Written task
Leave out the images and transcribe the entries below word for word.

Front-end code change data
────────────────────────────────────────

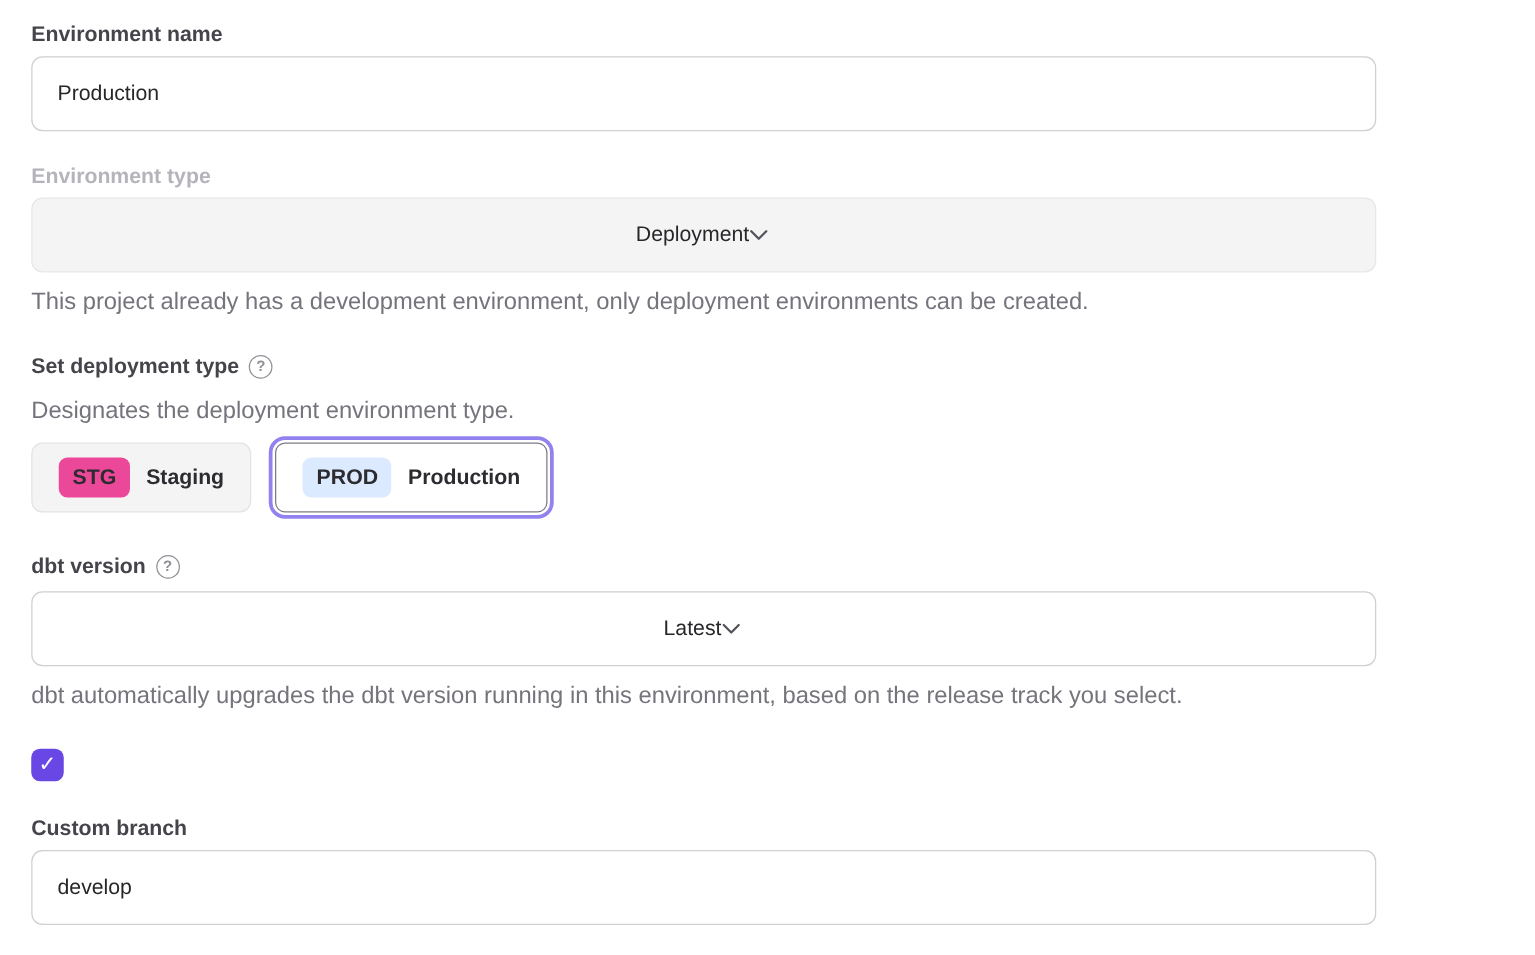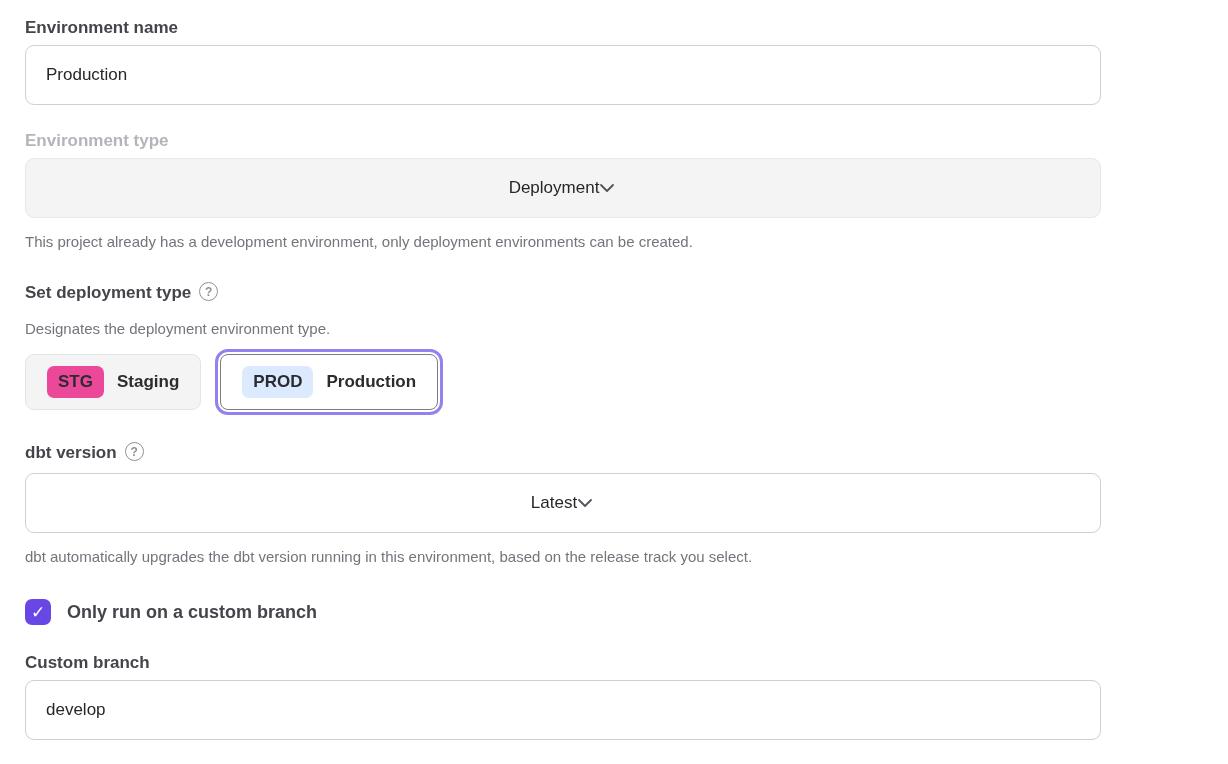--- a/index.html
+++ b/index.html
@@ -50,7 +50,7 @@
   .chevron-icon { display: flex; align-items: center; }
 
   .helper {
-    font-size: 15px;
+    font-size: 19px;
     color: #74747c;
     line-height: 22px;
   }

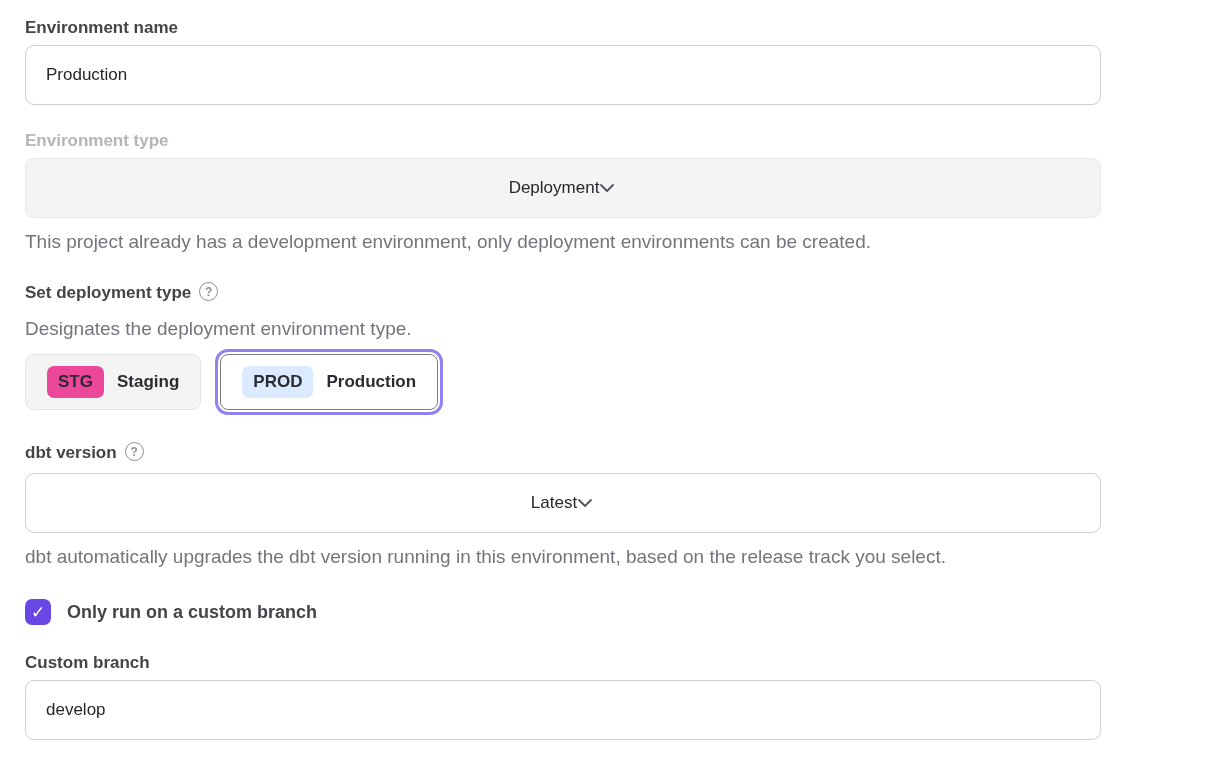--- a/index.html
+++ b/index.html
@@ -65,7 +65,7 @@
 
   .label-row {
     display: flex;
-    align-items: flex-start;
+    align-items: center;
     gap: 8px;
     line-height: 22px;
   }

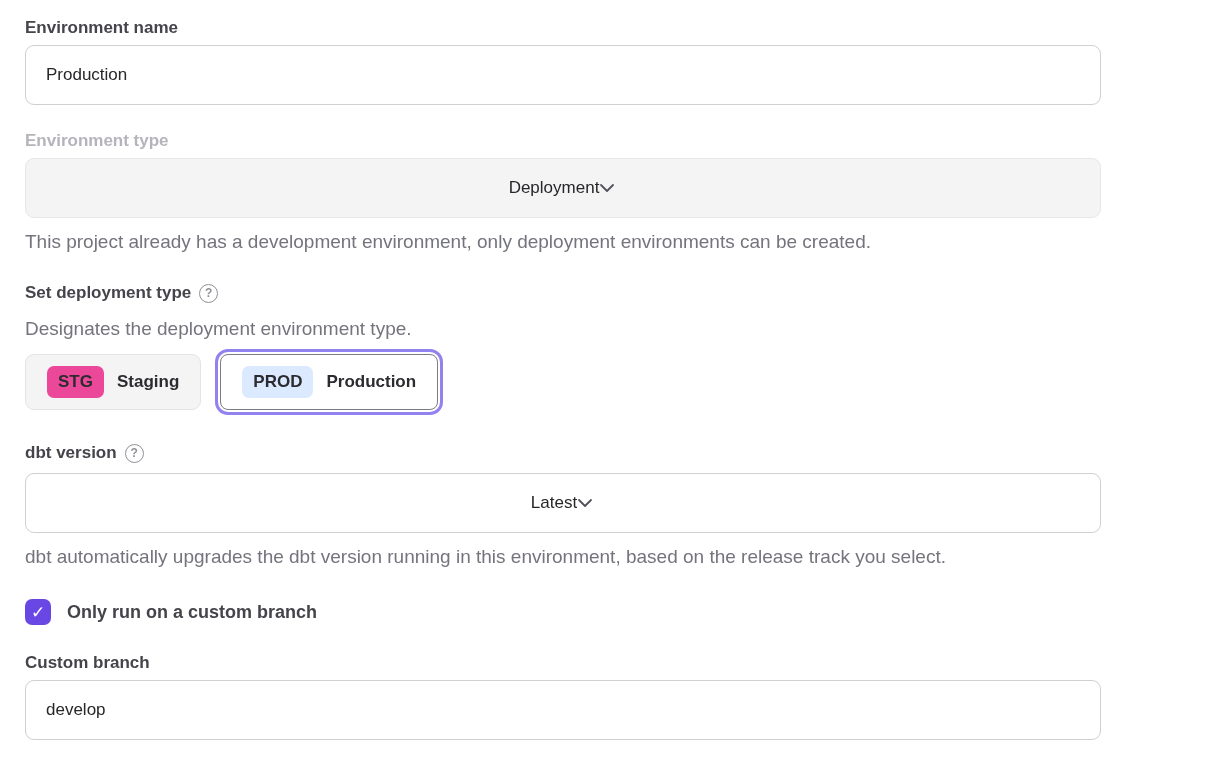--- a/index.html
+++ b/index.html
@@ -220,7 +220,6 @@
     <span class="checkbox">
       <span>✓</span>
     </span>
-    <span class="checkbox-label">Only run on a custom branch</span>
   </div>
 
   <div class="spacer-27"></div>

────────────────────────────────────────

Solution to this task
--- a/index.html
+++ b/index.html
@@ -50,7 +50,7 @@
   .chevron-icon { display: flex; align-items: center; }
 
   .helper {
-    font-size: 15px;
+    font-size: 19px;
     color: #74747c;
     line-height: 22px;
   }

--- a/index.html
+++ b/index.html
@@ -65,7 +65,7 @@
 
   .label-row {
     display: flex;
-    align-items: flex-start;
+    align-items: center;
     gap: 8px;
     line-height: 22px;
   }

--- a/index.html
+++ b/index.html
@@ -220,7 +220,6 @@
     <span class="checkbox">
       <span>✓</span>
     </span>
-    <span class="checkbox-label">Only run on a custom branch</span>
   </div>
 
   <div class="spacer-27"></div>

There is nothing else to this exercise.